Revenue Authority demands millions in back taxes as tour operators cry foul
The Ethiopian Revenue and Customs Authority (ERCA) is demanding millions of birr in accrued tax revenue from travel and tour operators.
Sources close to the issue informed Capital that seven tour operators have already been billed for a large amount of tax by the authority in the past few weeks.
According to these sources, some of the tour operators have been charged around 30 million birr by ERCA for years’ of accrued tax that include interest and penalties.
The maximum amount ERCA requested from one company is 35 million birr, and the minimum is four million birr.
The Ethiopian Tour Operators Association (ETOA), the Authority and other relevant government offices held several discussions about the new value added tax (VAT) scheme, which has already been imposed on the operators. The new VAT scheme has been calculated based on the revenue from the tour package.
“When the new taxation system was issued by the authority most of the operators complained that it was difficult to collect tax from the tour package they offered for tourists,” sources said.
One of the tour operators being asked to pay the tax said that the new vat system is already being enforced on the tour companies. “Some of the operators have been asked to pay four or five years tax arrears,” he explained.
Tour operators who preferred anonymity because of the sensitivity of the issue said that currently the association is under in discussions with ERCA to come to a solution.
“Board members of the association are negotiating with the authority,” the operators said.
“Some of the tour operator companies will dissolve if they pay the amount requested by ERCA,” sources said.

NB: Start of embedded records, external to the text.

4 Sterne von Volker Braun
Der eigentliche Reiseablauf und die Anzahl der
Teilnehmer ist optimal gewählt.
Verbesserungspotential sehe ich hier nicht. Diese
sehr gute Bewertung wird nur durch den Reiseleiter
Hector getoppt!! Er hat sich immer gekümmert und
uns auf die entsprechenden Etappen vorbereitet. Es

Eight years ago a regulation that said tour operators had to pay VAT from their commissions was ratified. This meant that they only paid tax on the money they actually profited after paying all other business people involved in the industry; for example the drivers, the guides and park fees.
Now, however, tour operators are being forced to pay VAT based on the total price they charge tourists.
“Based on the new system we have to pay the VAT calculated from the total revenue the operator gets without taking into account hotel, transport and entrance fee costs,” they added.
“For example if a tourist paid 1,000 dollars for the tour package, the operator has to pay 15 percent vat from that amount. But the actual commission of the tour operator company is not over 100 dollars because the tour company has responsibility to pay the hotel, transport and entrance fee for tourist destinations,” the sector experts explained.
One of the tour company owners said that he will dissolve his company if ERCA forces him to pay the tax that calculated in this manner over the past five years.
The operators are not only opposing the new VAT taxation system, they argue that requiring them to pay VAT based on their entire fee is not legal.
“The VAT payment based on the commission goes against the VAT regulation issued in 2002,” they said. They also argue that hindering a major importer of hard currency will have dire consequences for development.
“We are in one of the sectors that generate hard currency for the country. So, ERCA should take that into account,” they complained.
According to the operators this kind of tax collection is practiced in other countries to keep them competitive internationally. They say operators will be forced to charge more from tourists to make up for the VAT difference.
“If the cost increases it will discourage tourists from visiting the country,” experts said.
One businessman involved in the tourism business said that profits have not been high this fiscal year. “The economic turmoil that occurred in the West and the terrorist attack in Afar region are the main reason that tourism revenue has gone down,” he explained.
Since the beginning of the budget year the government has stopped allowing tour operators to import standard vehicles duty free.
The management of the association has declined to comment about the case as they are discussing the issue with the authority.